In der katholischen Ethik habe der Freiburger Wissenschaftler sehr viele Türen aufgestoßen und die katholische Sexualmoral vorangebracht, so Rahner. Als Beispiele nannte sie die Themen Sexualität und Missbrauch sowie den Umgang mit Frauen in seiner Kirche.
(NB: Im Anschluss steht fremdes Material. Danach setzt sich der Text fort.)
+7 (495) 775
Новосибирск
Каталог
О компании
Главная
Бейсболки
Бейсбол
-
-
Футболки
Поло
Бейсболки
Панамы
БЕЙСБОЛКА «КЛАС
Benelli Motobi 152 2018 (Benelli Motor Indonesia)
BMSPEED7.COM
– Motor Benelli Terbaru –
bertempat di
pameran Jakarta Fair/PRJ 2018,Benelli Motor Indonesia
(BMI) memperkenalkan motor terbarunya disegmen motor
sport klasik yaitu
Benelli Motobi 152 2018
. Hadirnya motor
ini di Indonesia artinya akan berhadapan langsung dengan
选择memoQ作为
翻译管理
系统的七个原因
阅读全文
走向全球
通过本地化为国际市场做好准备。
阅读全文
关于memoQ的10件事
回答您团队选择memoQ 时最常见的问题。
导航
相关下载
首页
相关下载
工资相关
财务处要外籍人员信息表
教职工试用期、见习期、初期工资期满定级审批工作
Für den innerkatholischen Gesprächsprozess Synodaler Weg, bei dem Schockenhoff sich im Forum Sexualität engagiert hatte, sei dessen Tod eine Katastrophe.
Theologe Striet würdigt Schockenhoff
Als exzellenten Wissenschaftler, dessen Argumente in Politik und Gesellschaft Gehör fanden, hat der Freiburger Theologe Magnus Striet seinen am Wochenende gestorbenen Kollegen Eberhard Schockenhoff gewürdigt. Beispielsweise habe sich Schockenhoff in biopolitischen Debatten stets dafür eingesetzt, "ethische Prinzipien nicht einfach ökonomischen Nutzenkalkülen zu opfern", sagte Striet am Montag im Deutschlandfunk (DLF).
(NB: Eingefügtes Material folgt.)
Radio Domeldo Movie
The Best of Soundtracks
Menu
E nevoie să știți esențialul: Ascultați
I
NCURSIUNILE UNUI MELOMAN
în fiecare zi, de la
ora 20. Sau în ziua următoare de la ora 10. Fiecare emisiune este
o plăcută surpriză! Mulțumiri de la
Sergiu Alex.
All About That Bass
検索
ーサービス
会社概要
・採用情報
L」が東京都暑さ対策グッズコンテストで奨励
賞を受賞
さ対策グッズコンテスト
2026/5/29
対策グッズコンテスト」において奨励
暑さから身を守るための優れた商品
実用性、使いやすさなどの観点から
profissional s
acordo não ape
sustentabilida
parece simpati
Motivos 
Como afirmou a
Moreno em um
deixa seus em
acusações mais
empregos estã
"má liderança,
Schockenhoffs Stärke sei es auch gewesen, stets neugierig für neue gesellschaftliche und wissenschaftliche Entwicklungen zu bleiben und begründete Kritik oder neue Argumente für sein Denken zu nutzen, so Striet. "Auch seine Haltung, wonach Theologie nie abstrakte Debatte, sondern eine menschennahe Theologie sein soll, wird bleiben."
In innerkirchlichen Diskussionen - etwa im Bereich der Sexualmoral oder bei der Diskussion um wiederverheiratete Geschiedene - sei es Schockenhoff darum gegangen, "nach vorne zu kommen und historisch gewachsene Positionen zu überdenken, wenn sie nicht mehr haltbar sind", so Striet.
Schockenhoff: Priester und Professor
Geboren 1953 in Stuttgart studierte Eberhard Schockenhoff Theologie, zunächst in Tübingen, dann in Rom, wo er 1978 zum Priester geweiht wurde. Er promovierte bei Alfons Auer und war Assistent des späteren Kurienkardinals Walter Kasper in Tübingen. Anfang der 1990er wurde Schockenhoff als Professor für Moraltheologie nach Regensburg berufen, 1994 wechselte er nach Freiburg.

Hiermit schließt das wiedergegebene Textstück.